[begin Reading text]
If only it were that easy! Yet the factors present that make it difficult are
recognizable. Recognition of a problem presumes an eventual solution one
way or another, and perhaps it will be so in this field.
Let us take first the factors of direction and identification. Suppose, for
example, fully conscious and in your physical body, you were able to soar
through the air rather than walk on the ground or ride in a car. You
discovered this ability, and decided to fly over to George's house to
demonstrate how it works. Your house or your laboratory is on the outskirts
of a large city. George lives in a subdivision on the other side of town.
On a sunny afternoon, you start off. Naturally, you rise high in the air so as to
avoid obstacles of trees, buildings, etc. Uncertain, you do not go too high. You
want to be able to recognize landmarks which might be difficult to see from
five thousand feet. Therefore, you stay low, about a hundred feet off the
ground. Now, which way to go. You look for points of familiarity. It is at that
moment you realize you have a problem. You do not have a compass course
to George's house, and it would not do you any good if you did. You do not have
a compass. Undaunted, you decide to cut across the city, using the familiar
buildings and streets as guideposts. You have driven the route many times,
so you should find your way easily.
[end Reading text]
[begin Material shown]
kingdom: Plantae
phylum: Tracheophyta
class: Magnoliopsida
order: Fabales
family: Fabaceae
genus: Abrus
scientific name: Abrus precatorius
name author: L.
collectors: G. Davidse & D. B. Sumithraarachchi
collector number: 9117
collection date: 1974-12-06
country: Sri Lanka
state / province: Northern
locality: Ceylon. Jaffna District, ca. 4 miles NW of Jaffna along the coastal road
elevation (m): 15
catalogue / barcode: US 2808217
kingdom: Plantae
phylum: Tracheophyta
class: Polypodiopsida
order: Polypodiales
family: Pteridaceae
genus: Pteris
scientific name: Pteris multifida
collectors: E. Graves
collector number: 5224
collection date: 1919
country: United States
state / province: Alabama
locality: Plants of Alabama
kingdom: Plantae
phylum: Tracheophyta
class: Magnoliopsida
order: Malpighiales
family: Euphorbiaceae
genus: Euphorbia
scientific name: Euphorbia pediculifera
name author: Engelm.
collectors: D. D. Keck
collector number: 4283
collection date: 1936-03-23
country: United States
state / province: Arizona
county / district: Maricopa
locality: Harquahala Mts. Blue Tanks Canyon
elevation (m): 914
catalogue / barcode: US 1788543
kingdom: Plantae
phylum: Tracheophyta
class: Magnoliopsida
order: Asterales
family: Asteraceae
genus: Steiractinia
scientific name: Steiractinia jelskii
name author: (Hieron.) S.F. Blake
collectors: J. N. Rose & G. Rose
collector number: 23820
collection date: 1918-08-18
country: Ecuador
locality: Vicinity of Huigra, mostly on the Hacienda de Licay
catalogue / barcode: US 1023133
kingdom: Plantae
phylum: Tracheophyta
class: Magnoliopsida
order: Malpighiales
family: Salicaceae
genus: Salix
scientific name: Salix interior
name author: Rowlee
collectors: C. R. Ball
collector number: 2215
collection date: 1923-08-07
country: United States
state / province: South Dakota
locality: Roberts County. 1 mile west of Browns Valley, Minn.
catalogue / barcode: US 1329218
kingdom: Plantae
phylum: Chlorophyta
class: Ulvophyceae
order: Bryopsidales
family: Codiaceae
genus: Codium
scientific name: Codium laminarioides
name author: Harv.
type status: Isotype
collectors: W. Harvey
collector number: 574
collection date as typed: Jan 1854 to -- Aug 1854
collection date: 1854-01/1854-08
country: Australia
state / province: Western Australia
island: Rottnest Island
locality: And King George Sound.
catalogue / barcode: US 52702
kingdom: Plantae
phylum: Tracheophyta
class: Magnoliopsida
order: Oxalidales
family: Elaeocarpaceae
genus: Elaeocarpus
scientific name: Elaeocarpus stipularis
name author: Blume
[end Material shown]
Written tasks.
• a. In the passage about flying to George's house, why do you stay only about a hundred feet off the ground? Answer in one to three sentences.
• b. Using the passage about flying to George's house, decide whether each statement agrees with it. Answer yes or no for each, quoting the words that settle it.
(i) George lives in a subdivision on the other side of town.
(ii) You carry a compass on the flight.
(iii) You set off on a rainy evening.
• c. According to the passage about flying to George's house, where is your house or laboratory located?

Answer set.
• a. You stay low because you want to be able to recognize landmarks. Those landmarks might be difficult to see from five thousand feet.

• b.
(i) Yes: "George lives in a subdivision on the other side of town."
(ii) No: "You do not have a compass."
(iii) No: "On a sunny afternoon, you start off."

• c. It is on the outskirts of a large city.